Compared to a year ago, 1.8 million more Americans were working in January, and 2.1 million fewer persons were unemployed. At the same time, the share of the working-age population with a job (58.8 percent) remained at a low level.
Last month, the unemployment rate was higher among adult male workers than female ones (6.2 percent versus 5.9 percent). Unemployment rates were higher among Black (12.1 percent) and Hispanic workers (8.4 percent) than among white ones (5.7 percent). The unemployment rate among teenagers was 20.7 percent.
Additionally, 5.6 percent of all veterans were unemployed in January, and the rate among recent veterans (served after September 2001) was 7.9 percent.

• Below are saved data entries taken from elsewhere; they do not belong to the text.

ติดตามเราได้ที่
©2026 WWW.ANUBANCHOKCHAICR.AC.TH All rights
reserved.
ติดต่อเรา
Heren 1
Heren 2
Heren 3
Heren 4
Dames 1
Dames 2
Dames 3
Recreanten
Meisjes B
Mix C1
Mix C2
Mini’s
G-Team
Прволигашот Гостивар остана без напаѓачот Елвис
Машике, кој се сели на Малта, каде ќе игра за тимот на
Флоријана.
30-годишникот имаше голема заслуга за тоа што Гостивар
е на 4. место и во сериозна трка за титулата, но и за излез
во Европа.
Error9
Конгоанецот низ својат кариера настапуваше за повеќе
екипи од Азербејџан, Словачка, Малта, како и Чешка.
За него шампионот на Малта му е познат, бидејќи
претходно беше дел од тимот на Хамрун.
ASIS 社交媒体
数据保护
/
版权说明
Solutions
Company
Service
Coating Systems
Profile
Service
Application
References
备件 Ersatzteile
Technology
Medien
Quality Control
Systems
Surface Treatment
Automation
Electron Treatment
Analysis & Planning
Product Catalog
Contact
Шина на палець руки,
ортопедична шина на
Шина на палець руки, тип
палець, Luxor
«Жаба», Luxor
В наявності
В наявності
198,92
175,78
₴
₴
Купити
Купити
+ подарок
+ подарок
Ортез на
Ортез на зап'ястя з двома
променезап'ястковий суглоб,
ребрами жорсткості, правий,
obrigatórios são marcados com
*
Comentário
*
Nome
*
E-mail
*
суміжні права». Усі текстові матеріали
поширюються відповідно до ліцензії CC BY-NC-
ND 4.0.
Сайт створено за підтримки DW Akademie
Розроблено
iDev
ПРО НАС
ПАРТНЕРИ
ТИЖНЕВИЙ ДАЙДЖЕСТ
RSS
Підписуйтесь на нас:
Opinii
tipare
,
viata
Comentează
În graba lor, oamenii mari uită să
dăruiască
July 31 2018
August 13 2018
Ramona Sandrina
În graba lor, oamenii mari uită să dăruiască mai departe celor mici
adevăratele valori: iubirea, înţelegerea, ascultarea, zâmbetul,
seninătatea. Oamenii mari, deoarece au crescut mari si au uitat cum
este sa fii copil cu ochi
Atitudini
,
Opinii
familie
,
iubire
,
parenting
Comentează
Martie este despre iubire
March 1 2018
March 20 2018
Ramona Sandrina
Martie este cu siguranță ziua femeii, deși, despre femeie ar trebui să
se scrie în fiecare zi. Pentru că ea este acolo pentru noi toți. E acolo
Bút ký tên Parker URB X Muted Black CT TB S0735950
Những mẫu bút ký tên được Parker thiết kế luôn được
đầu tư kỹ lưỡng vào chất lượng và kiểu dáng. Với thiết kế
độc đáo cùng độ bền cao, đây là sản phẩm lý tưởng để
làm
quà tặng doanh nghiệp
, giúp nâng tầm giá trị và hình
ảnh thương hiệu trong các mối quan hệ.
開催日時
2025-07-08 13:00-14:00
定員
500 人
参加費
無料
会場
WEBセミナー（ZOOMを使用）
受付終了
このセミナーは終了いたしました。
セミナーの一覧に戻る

At the same time, 13.3 percent of Americans with disabilities were jobless and seeking work (not seasonally adjusted).
Jobs remained comparatively hard to find in January. Last month, the underemployment rate equaled 12.7 percent, down from the 14.4 percent rate logged a year ago. Not only were 10.2 million Americans unemployed, but 7.3 million individuals worked part-time jobs despite preferring full-time work. Another 837,000 individuals (not seasonally adjusted) were so discouraged about the labor market that they had stopped searching for work.
Among unemployed workers, 35.8 percent had been jobless for at least six months (compared to 37.9 percent a year earlier), and the average spell of unemployment equaled 35.4 weeks, which was unchanged from a year earlier.
In January, the leading cause of unemployment remained a job loss or the completion of a temporary job, which was the reason cited by 52.3 percent of unemployed persons. Another 28.4 percent of unemployed persons were re-entrants to the labor market, while 11.4 percent were new entrants. Voluntary job leavers accounted for the remaining 7.9 percent of the total.
“The January employment report offers yet more evidence of an underperforming labor market,” observed Quinterno. “The bottom line is that the American economy is not generating enough jobs for all those who want and need work. Despite the passage of six years since the onset of the ‘Great Recession,’ the United States’ jobs crisis remains far from over.”